One of the challenges associated with LBS is to gather enough data and insight to make sense of it from a marketer’s perspective. A company like Momentfeed points out that the LBS space is broad in terms of the types of applications companies offer, how consumers are using them, and the value propositions available to consumers and businesses alike. What’s more, the data exists in so many silos with limited access. What is the industry doing to overcome such hurdles?

Rob Reed:

The industry itself is doing very little to overcome these hurdles. Each company...Google, Facebook, Foursquare, Groupon...wants to own its piece of the LBS pie. So they're doing very little to work together. But a brand like McDonald's doesn't necessarily care which apps people are using to engage; they just want to make the connections. So MomentFeed approaches the market from the McDonald's perspective: what does a company with 30,000 global locations need to manage and maximize all of this activity as efficiently and effectively as possible? That's our solution.

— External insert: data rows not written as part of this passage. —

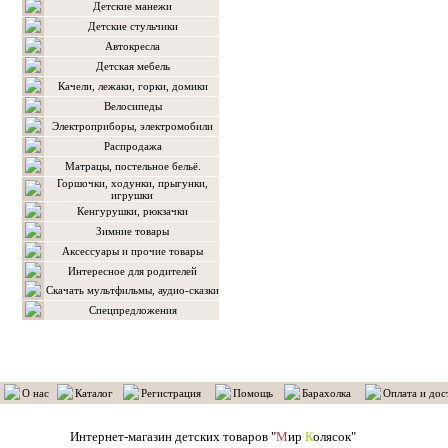
Детские манежи
Детские стульчики
Автокресла
Детская мебель
Качели, лежаки, горки, домики
Велосипеды
Электроприборы, электромобили
Распродажа
Матрацы, постельное бельё.
Горшочки, ходунки, прыгунки,
игрушки
Кенгурушки, рюкзачки
Зимние товары
Аксессуары и прочие товары
Интересное для родителей
Скачать мультфильмы, аудио-сказки
Спецпредложения
О нас
Каталог
Регистрация
Помощь
Барахолка
Оплата и дос
Интернет-магазин детских товаров "
М
ир
К
олясок"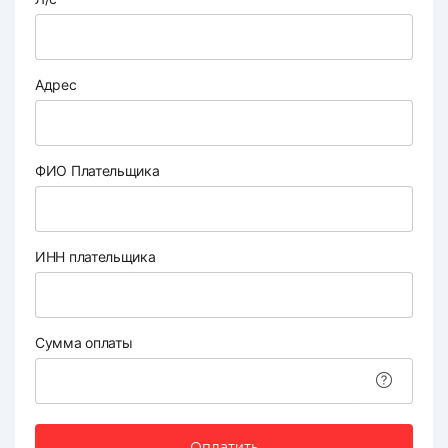
Адрес
ФИО Плательщика
ИНН плательщика
Сумма оплаты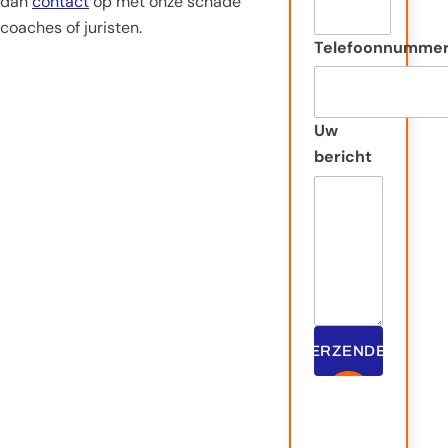
dan
contact
op met onze schade
coaches of juristen.
Telefoonnumme
Uw
bericht
VERZENDEN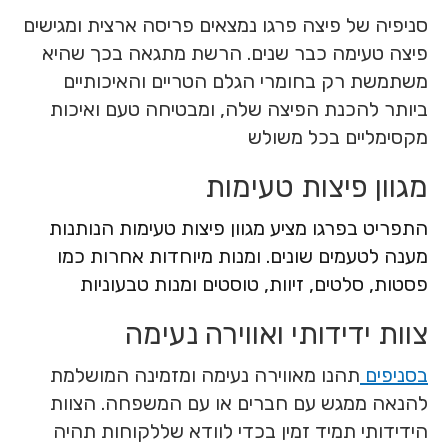
סניפיה של פיצה פרגו נמצאים פריסה ארצית ומגישים
פיצה טעימה כבר שנים. הרשת מתגאה בכך שהיא
משתמשת רק בחומרי הגלם הטריים והאיכותיים
ביותר להכנת הפיצה שלה, ומבטיחה טעם ואיכות
מקסימליים בכל משולש
מגוון פיצות טעימות
התפריט בפרגו מציע מגוון פיצות טעימות הנותנות
מענה לטעמים שונים. ומנות מיוחדות אחרות כמו
פסטות, סלטים, זיוות, טוסטים ומנות טבעוניות
צוות ידידותי ואווירה נעימה
בסניפים
תהנו מאווירה נעימה ומזמינה המושלמת
להנאה ממגש עם חברים או עם המשפחה. הצוות
הידידותי תמיד זמין בכדי לוודא שללקוחות תהיה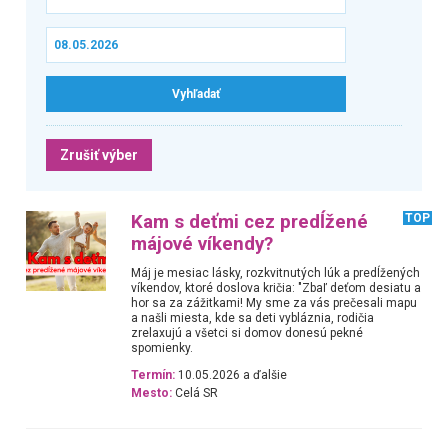
Zrušiť výber
Kam s deťmi cez predĺžené
TOP
májové víkendy?
Máj je mesiac lásky, rozkvitnutých lúk a predĺžených
víkendov, ktoré doslova kričia: "Zbaľ deťom desiatu a
hor sa za zážitkami! My sme za vás prečesali mapu
a našli miesta, kde sa deti vybláznia, rodičia
zrelaxujú a všetci si domov donesú pekné
spomienky.
Termín:
10.05.2026 a ďalšie
Mesto:
Celá SR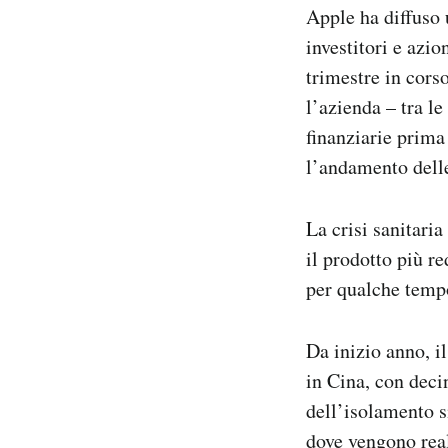
Apple ha diffuso 
Notifiche mobile
Regala il Post
investitori e azio
Hai bisogno di aiuto?
trimestre in corso
Esci
l’azienda – tra l
finanziarie prima 
l’andamento delle
La crisi sanitari
il prodotto più r
per qualche tempo
Da inizio anno, i
in Cina, con deci
dell’isolamento si
dove vengono real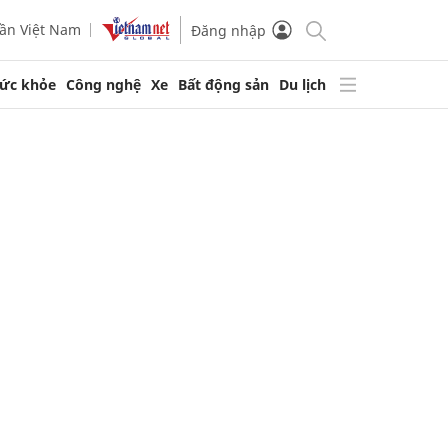
ần Việt Nam
Đăng nhập
ức khỏe
Công nghệ
Xe
Bất động sản
Du lịch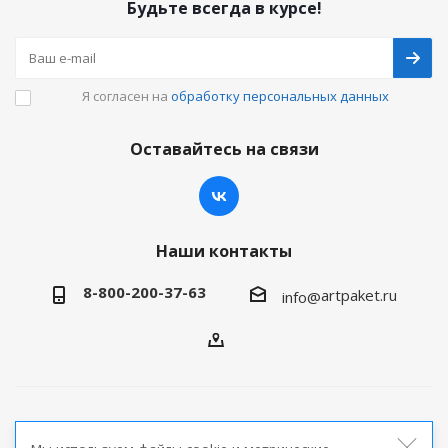
Будьте всегда в курсе!
Я согласен на
обработку персональных данных
Оставайтесь на связи
Наши контакты
8-800-200-37-63
artpaket.ru
info@
2026 © Артпакет — интернет-магазин упаковочной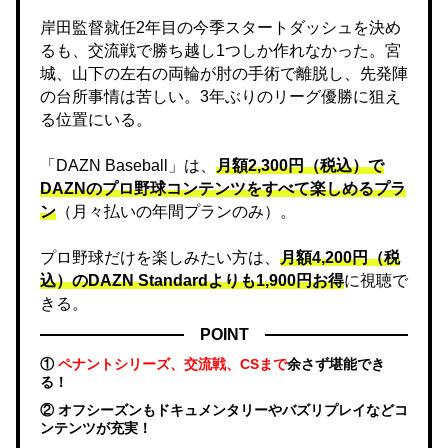
岸田監督就任2年目の今季スタートダッシュを決め
るも、交流戦で勝ち越し1つしか作れなかった。宮
城、山下の左右の両輪が肘の手術で離脱し、先発陣
の台所事情は苦しい。3年ぶりのリーグ優勝に狙え
る位置にいる。
「DAZN Baseball」は、
月額2,300円（税込）で
DAZNのプロ野球コンテンツをすべて楽しめるプラ
ン
（月々払いの年間プランのみ）。
プロ野球だけを楽しみたい方は、
月額4,200円（税
込）のDAZN Standard​よりも1,900円お得
に視聴で
きる。
POINT
①
ペナントシリーズ、交流戦、CSまで
余さず堪能でき
る！
② オフシーズンもドキュメンタリーやバズリプレイなどコ
ンテンツが充実！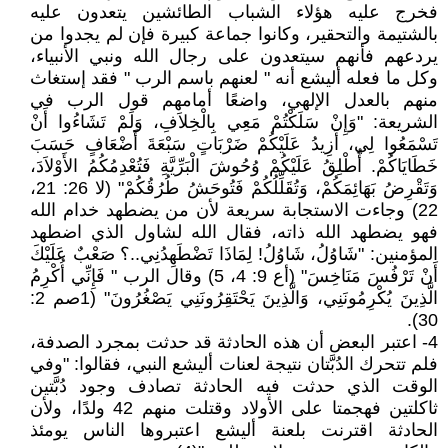
فخرج عليه هؤلاء الشباب الطائشين يتعدون عليه
بالشتيمة والتحقير، وكانوا جماعة كبيرة فإن لم يجدوا من
يردعهم فأنهم سيتعدون على رجال الله ونبي الأنبياء،
وكل ما فعله أليشع أنه " لعنهم باسم الرب " فقد إستغاث
منهم بالعدل الإلهي، واضعًا أمامهم قول الرب في
الشريعة: "وَإِنْ سَلَكْتُمْ مَعِي بِالْخِلاَفِ، وَلَمْ تَشَاءُوا أَنْ
تَسْمَعُوا لِي، أَزِيدُ عَلَيْكُمْ ضَرْبَاتٍ سَبْعَةَ أَضْعَافٍ حَسَبَ
خَطَايَاكُمْ. أُطْلِقُ عَلَيْكُمْ وُحُوشَ الْبَرِّيَّةِ فَتُعْدِمُكُمُ الأَوْلاَدَ،
وَتَقْرِضُ بَهَائِمَكُمْ، وَتُقَلِّلُكُمْ فَتُوحَشُ طُرُقُكُمْ" (لا 26: 21،
22) وجاءت الاستجابة سريعة لأن من يضطهد خدام الله
فهو يضطهد الله ذاته، فقال الله لشاول الذي اضطهد
المؤمنين: "شَاوُلُ، شَاوُلُ! لِمَاذَا تَضْطَهِدُنِي..؟ صَعْبٌ عَلَيْكَ
أَنْ تَرْفُسَ مَنَاخِسَ" (أع 9: 4، 5) وقال الرب " فَإِنِّي أُكْرِمُ
الَّذِينَ يُكْرِمُونَنِي، وَالَّذِينَ يَحْتَقِرُونَنِي يَصْغُرُونَ" (1صم 2:
30).
4- اعتبر البعض أن هذه الحادثة قد حدثت بمجرد الصدفة،
فلم تتحرك الدُبَّتان نتيجة لعنات أليشع النبي، فقالوا: "وفي
الوقت الذي حدثت فيه الحادثة تصادف وجود دُبَّتين
ثاكلتين فهجمتا على الأولاد وقتلت منهم 42 ولدًا، ولأن
الحادثة اقترنت بلعنة أليشع اعتبروها الناس يومئذ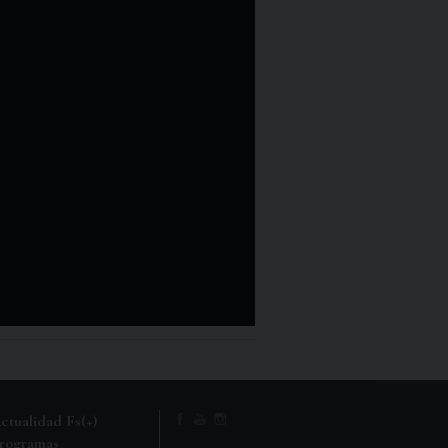
ctualidad Fs(+)
rogramas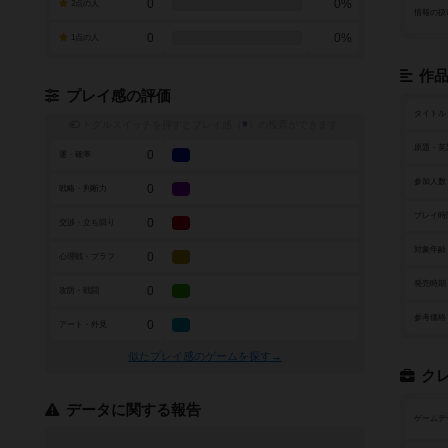
0
0%
2点の人
情報の扱
0
0%
1点の人
作
プレイ感の評価
タイトル
トグルスイッチを押すとプレイ感（
※
）の投票ができます
原題・英
0
運・確率
参加人数
0
戦略・判断力
プレイ時
0
交渉・立ち回り
対象年齢
0
心理戦・ブラフ
発売時期
0
攻防・戦闘
参考価格
0
アート・外見
似たプレイ感のゲームを探す→
ク
データに関する報告
ゲームデ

Can you elaborate on the qualitative (level of engagement) and quantitative (traffic) analytics as far as location analysis is concerned? How has such analytics evolved over the past six months or so?

Rob Reed

Location-Based Engagement has basic quantitative metrics i.e. how many people checked-in on a given day. It also has a qualitative component, whereby we measure how deeply people engaged when they were there. We measure this through all of the additional engagements beyond the check-in e.g. tips, photos, reviews, redeeming offers, and sharing to other networks like Facebook and Twitter. In Web analytics, this would be akin to the "Pages Viewed" and "Time Spent" metrics we know so well. Because a check-in could be an incidental engagement, whereby a person was simply letting their friends know where they were. The additional engagements take it to a deeper level and have corresponding value.

How do you expect the whole LBS arena to shape up in the next 12 months or so?

Rob Reed:

It's anyone's guess at this point. The space is evolving so fast, and there is a lot of capital available to develop new apps and approaches to this market. It seems very clear that Google will gain a significant foothold when it marries Google+, Latitude, and Places, while opening it up to brands. Groupon and Living Social will also start to capture marketshare. The travel industry should watch Gowalla closely and explore some custom programs like what they've done with Disney theme parks. I hear Gowalla has some great new features in development, and I'm confident they'll be suited to avid travelers. Finally, I think that location-based gaming is ideally suited to travel, as it enables consumers to better explore and engage the places they go. This is best done, in my opinion, through some measure of augmented reality.